**Task goal:** Look through the entries that follow and return each line that has the string "installation".

:: Supplied records

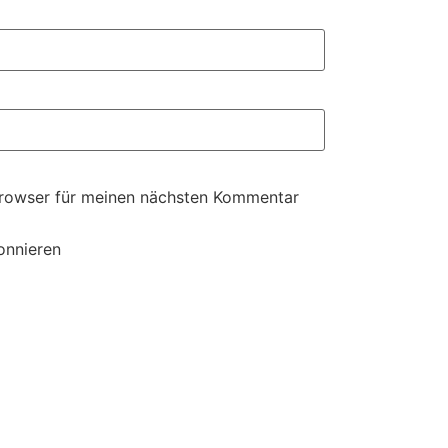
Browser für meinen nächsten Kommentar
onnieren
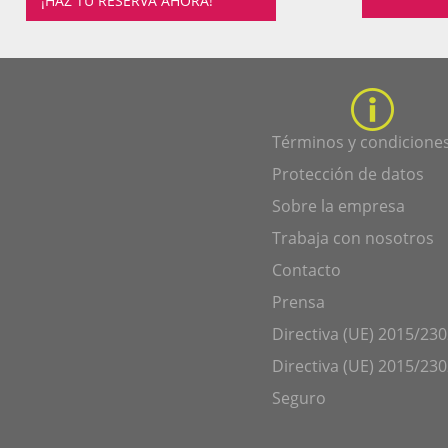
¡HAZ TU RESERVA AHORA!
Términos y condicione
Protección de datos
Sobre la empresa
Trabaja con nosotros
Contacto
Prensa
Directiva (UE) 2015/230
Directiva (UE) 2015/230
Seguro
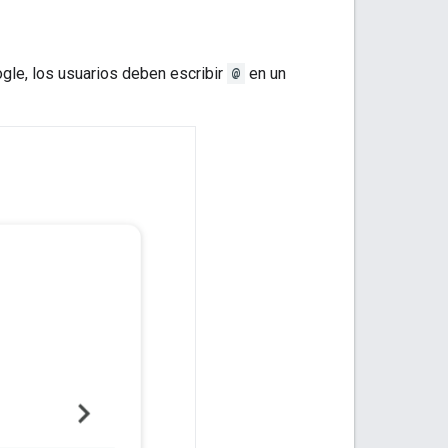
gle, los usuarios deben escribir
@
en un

::::
:: Supplied records

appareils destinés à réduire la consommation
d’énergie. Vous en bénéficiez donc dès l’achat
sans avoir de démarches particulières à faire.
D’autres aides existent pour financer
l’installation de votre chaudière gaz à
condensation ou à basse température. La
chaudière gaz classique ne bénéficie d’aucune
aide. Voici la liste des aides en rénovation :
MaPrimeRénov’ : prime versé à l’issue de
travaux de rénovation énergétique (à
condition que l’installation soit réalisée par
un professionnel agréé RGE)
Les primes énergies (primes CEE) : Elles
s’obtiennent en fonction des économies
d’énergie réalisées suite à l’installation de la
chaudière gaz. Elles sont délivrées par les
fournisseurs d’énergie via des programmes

::::

**Response for this exercise:**
l’installation de votre chaudière gaz à
condition que l’installation soit réalisée par
d’énergie réalisées suite à l’installation de la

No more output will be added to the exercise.